§ **Task goal**:
Below are the records; locate each line with the word "Squamous" and copy it.

START Given data

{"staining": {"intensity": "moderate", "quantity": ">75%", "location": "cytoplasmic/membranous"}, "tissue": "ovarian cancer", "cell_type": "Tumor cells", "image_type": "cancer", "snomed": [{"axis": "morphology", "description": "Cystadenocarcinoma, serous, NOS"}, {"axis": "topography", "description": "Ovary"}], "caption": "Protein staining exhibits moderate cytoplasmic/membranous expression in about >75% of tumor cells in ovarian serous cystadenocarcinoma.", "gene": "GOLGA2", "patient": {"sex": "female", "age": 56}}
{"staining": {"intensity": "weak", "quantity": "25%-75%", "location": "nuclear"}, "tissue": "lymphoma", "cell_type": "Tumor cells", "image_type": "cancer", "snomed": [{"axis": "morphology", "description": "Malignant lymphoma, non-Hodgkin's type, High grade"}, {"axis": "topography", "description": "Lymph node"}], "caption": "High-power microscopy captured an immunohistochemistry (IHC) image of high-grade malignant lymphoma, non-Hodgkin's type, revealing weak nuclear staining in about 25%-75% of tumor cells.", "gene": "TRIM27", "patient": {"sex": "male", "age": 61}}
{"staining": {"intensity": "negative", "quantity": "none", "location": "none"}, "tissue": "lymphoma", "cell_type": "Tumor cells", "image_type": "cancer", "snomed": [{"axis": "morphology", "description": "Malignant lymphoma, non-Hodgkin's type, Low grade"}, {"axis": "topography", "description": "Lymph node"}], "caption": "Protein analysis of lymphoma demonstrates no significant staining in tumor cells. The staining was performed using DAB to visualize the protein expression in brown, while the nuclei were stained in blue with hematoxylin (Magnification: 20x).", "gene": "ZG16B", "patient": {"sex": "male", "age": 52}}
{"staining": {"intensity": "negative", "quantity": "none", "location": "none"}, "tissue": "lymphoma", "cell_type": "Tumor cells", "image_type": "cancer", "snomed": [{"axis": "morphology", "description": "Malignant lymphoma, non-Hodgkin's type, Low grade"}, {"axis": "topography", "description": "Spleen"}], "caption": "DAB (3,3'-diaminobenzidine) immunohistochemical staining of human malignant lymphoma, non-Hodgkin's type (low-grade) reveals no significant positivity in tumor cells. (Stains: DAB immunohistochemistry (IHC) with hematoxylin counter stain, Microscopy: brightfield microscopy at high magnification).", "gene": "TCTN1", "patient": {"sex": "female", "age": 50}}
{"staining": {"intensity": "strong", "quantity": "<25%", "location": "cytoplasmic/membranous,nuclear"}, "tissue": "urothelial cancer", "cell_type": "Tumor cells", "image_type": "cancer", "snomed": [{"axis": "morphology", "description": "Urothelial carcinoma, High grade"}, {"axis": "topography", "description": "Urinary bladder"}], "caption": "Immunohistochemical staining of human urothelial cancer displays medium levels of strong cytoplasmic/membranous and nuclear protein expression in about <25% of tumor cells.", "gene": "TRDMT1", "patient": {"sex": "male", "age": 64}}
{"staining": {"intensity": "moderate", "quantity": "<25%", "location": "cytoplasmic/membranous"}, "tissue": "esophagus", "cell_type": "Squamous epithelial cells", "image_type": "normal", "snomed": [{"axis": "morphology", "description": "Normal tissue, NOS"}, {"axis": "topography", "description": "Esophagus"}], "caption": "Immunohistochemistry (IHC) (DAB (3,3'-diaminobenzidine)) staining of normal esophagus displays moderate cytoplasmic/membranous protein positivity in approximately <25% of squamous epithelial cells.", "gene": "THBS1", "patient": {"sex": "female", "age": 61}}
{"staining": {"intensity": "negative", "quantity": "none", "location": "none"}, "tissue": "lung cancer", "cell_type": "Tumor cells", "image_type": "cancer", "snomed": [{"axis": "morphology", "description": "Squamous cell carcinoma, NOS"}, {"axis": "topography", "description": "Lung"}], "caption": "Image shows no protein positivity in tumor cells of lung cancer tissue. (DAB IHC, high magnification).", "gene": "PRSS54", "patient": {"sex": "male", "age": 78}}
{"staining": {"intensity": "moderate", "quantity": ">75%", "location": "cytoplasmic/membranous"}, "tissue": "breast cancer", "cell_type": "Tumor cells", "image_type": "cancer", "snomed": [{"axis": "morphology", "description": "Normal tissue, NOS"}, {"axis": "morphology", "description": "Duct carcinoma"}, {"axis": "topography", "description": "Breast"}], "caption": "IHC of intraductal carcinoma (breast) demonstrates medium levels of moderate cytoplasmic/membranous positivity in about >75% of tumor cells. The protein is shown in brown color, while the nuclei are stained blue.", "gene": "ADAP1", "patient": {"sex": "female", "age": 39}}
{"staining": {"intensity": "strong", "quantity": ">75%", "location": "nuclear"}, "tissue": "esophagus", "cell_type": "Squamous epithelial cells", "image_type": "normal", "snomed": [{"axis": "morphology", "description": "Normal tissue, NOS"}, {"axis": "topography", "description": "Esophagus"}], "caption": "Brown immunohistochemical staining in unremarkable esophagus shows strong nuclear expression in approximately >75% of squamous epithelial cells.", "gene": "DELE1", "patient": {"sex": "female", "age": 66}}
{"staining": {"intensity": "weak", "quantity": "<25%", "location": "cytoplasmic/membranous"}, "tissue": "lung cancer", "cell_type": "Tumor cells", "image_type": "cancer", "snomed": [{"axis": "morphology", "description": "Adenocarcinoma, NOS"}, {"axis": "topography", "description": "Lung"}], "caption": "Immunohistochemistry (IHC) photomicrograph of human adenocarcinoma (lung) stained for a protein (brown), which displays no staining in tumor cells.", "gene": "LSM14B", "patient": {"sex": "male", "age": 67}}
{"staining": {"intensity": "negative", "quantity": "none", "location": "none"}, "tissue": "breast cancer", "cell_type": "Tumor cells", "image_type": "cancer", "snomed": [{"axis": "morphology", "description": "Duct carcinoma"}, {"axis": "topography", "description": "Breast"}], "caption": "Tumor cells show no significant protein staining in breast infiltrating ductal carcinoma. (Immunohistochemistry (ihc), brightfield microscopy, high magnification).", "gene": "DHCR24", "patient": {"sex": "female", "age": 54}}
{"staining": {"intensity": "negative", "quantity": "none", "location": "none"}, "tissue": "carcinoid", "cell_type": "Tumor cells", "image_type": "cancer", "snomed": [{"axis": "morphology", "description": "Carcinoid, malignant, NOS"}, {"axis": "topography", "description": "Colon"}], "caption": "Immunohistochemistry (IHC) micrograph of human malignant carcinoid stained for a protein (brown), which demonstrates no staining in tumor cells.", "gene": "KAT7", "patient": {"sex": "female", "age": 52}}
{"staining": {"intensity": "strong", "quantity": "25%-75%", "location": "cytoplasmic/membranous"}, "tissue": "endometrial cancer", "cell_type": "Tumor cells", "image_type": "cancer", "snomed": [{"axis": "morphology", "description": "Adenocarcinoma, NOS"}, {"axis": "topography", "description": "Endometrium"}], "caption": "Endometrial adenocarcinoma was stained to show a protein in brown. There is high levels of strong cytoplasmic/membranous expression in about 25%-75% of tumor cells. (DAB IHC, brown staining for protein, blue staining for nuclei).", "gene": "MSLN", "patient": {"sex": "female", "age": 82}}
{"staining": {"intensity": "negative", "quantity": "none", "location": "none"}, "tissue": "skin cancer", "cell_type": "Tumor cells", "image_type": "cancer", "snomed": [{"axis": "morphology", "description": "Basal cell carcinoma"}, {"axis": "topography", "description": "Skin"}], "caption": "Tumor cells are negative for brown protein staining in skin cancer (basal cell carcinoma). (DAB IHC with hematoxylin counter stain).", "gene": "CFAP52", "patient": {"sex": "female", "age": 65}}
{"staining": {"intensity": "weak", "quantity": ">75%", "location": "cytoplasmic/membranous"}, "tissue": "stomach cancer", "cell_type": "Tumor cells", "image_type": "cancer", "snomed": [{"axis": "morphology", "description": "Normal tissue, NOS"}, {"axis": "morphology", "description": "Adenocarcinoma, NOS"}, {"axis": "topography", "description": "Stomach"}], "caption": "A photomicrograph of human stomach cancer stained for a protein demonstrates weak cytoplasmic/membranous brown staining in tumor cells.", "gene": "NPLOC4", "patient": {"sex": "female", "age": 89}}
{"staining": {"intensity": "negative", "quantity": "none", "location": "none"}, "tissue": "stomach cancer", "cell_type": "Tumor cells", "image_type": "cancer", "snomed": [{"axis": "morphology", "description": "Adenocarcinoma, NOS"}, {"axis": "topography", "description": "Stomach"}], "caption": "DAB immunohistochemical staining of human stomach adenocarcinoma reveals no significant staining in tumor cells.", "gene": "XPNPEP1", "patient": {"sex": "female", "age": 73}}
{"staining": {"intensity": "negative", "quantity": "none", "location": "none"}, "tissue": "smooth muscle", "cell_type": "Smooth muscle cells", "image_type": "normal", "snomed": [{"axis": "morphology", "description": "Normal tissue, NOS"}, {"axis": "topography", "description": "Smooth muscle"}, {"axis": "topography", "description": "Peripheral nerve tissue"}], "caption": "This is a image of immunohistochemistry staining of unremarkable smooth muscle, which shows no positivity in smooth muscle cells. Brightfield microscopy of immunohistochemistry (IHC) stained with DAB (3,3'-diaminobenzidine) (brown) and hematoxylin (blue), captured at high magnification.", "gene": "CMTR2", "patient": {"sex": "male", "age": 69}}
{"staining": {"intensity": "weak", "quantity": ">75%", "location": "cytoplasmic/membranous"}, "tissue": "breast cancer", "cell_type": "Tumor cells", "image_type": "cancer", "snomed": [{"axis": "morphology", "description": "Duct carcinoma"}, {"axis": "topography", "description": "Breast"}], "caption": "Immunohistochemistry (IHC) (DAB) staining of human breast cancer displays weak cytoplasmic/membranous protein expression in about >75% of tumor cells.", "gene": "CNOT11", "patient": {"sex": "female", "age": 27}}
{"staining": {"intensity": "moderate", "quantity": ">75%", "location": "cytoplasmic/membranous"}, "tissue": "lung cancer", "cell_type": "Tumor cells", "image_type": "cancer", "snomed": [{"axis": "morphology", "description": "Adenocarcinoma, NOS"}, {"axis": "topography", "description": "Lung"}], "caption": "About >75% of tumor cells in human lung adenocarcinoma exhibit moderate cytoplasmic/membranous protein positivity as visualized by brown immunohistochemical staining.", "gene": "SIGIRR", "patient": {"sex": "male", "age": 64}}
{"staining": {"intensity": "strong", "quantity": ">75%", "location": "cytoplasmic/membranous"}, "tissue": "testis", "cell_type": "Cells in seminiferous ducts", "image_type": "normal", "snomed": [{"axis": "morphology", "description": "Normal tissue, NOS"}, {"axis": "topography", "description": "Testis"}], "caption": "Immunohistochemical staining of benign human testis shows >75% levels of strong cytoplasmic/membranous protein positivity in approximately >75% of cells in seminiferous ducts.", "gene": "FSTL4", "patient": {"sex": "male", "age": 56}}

END Given data

§ **Finished task**:
{"staining": {"intensity": "moderate", "quantity": "<25%", "location": "cytoplasmic/membranous"}, "tissue": "esophagus", "cell_type": "Squamous epithelial cells", "image_type": "normal", "snomed": [{"axis": "morphology", "description": "Normal tissue, NOS"}, {"axis": "topography", "description": "Esophagus"}], "caption": "Immunohistochemistry (IHC) (DAB (3,3'-diaminobenzidine)) staining of normal esophagus displays moderate cytoplasmic/membranous protein positivity in approximately <25% of squamous epithelial cells.", "gene": "THBS1", "patient": {"sex": "female", "age": 61}}
{"staining": {"intensity": "negative", "quantity": "none", "location": "none"}, "tissue": "lung cancer", "cell_type": "Tumor cells", "image_type": "cancer", "snomed": [{"axis": "morphology", "description": "Squamous cell carcinoma, NOS"}, {"axis": "topography", "description": "Lung"}], "caption": "Image shows no protein positivity in tumor cells of lung cancer tissue. (DAB IHC, high magnification).", "gene": "PRSS54", "patient": {"sex": "male", "age": 78}}
{"staining": {"intensity": "strong", "quantity": ">75%", "location": "nuclear"}, "tissue": "esophagus", "cell_type": "Squamous epithelial cells", "image_type": "normal", "snomed": [{"axis": "morphology", "description": "Normal tissue, NOS"}, {"axis": "topography", "description": "Esophagus"}], "caption": "Brown immunohistochemical staining in unremarkable esophagus shows strong nuclear expression in approximately >75% of squamous epithelial cells.", "gene": "DELE1", "patient": {"sex": "female", "age": 66}}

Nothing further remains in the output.